#### Учебное задание A
Найдите в записях все строки со словом «height» и выпишите их.

#### Текст для чтения
◆ ◆ ◆ ◆ ◆ ◆ ◆
Сюда зачастили всякие ихние литературные вожди, пытавшиеся властно нас ставить на место, – и Володя жестко и четко отвечал им. Кто бы подумать мог, что их окажется так много, и, главное, что и их рядовые писательские массы тоже не одобряют новых перемен! Помню совершенно жуткий Шестой писательский съезд в конструктивистском, в форме пятиконечной звезды, здании Театра Советской Армии в Москве, когда мы сидели, как в бурю на островке, среди злобно ревущего зала.

Вот, оказывается, каковы они, писательские массы! Более того, даже под кровом нашего Дома обнаружились недовольные, почему-то не верившие, что изменения приведут к лучшему. Пахло расколом.

Володя был прям и тверд. И выдерживал это напряжение довольно долго.
◆ ◆ ◆ ◆ ◆ ◆ ◆
(Данные, извлечённые из коллекции)
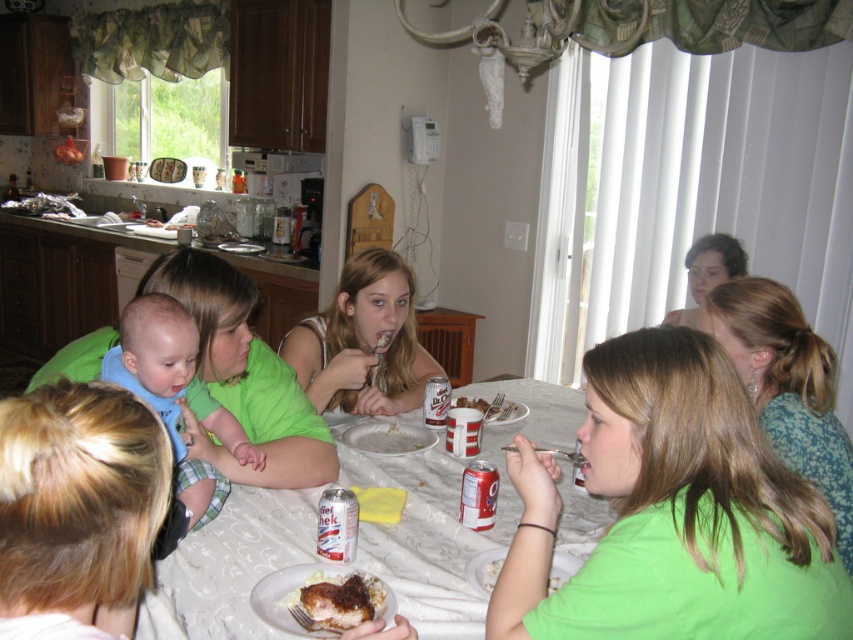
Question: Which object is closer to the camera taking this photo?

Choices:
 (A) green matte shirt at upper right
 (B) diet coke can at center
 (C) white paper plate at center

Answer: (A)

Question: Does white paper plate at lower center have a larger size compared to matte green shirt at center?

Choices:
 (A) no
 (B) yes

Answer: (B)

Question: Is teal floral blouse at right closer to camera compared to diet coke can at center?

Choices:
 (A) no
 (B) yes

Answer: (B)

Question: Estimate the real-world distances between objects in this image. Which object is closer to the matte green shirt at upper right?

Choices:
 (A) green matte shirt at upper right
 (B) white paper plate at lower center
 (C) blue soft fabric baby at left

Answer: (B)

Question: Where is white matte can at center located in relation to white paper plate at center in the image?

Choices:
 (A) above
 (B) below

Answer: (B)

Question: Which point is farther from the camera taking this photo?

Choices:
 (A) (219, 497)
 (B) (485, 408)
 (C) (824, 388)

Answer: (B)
◆ ◆ ◆ ◆ ◆ ◆ ◆
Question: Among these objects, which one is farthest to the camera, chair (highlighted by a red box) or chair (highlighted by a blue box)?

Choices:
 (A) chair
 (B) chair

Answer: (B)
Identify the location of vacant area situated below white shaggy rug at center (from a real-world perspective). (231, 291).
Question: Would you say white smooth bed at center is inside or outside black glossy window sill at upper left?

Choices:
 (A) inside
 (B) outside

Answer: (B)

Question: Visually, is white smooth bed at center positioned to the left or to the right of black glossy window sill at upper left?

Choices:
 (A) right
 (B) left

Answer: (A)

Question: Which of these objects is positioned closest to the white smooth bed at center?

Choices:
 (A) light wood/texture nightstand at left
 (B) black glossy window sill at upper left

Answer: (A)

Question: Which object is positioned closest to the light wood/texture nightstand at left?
◆ ◆ ◆ ◆ ◆ ◆ ◆
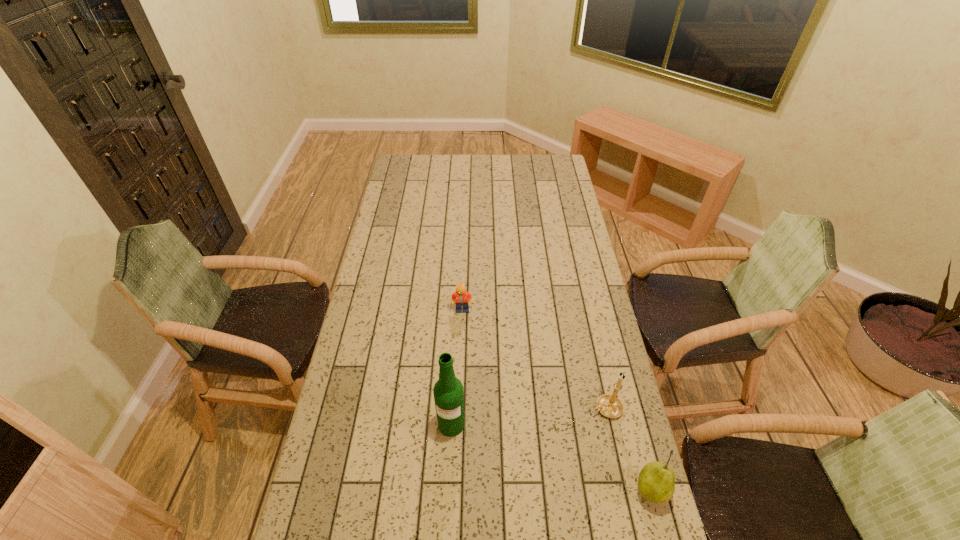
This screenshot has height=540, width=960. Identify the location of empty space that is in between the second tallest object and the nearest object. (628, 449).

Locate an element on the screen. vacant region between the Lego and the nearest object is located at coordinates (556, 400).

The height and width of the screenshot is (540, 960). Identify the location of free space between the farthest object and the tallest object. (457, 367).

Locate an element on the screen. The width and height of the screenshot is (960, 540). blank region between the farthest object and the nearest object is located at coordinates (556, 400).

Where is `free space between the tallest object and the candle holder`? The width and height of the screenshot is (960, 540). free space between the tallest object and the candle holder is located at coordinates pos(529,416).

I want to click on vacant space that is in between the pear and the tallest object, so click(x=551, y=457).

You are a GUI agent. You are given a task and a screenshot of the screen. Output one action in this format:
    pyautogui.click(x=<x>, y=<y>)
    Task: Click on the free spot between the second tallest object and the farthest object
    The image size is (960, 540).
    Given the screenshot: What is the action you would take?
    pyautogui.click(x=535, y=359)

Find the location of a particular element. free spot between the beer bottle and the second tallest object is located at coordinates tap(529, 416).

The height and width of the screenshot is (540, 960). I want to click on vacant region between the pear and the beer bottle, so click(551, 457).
◆ ◆ ◆ ◆ ◆ ◆ ◆
#### Учебное задание B
В каком здании, согласно тексту для чтения, проходил Шестой писательский съезд?

#### Результат выполнения A
This screenshot has height=540, width=960. Identify the location of empty space that is in between the second tallest object and the nearest object. (628, 449).
The height and width of the screenshot is (540, 960). Identify the location of free space between the farthest object and the tallest object. (457, 367).
Locate an element on the screen. The width and height of the screenshot is (960, 540). blank region between the farthest object and the nearest object is located at coordinates (556, 400).
Where is `free space between the tallest object and the candle holder`? The width and height of the screenshot is (960, 540). free space between the tallest object and the candle holder is located at coordinates pos(529,416).
The height and width of the screenshot is (540, 960). I want to click on vacant region between the pear and the beer bottle, so click(551, 457).

#### Результат выполнения B
В конструктивистском здании Театра Советской Армии в Москве, построенном в форме пятиконечной звезды.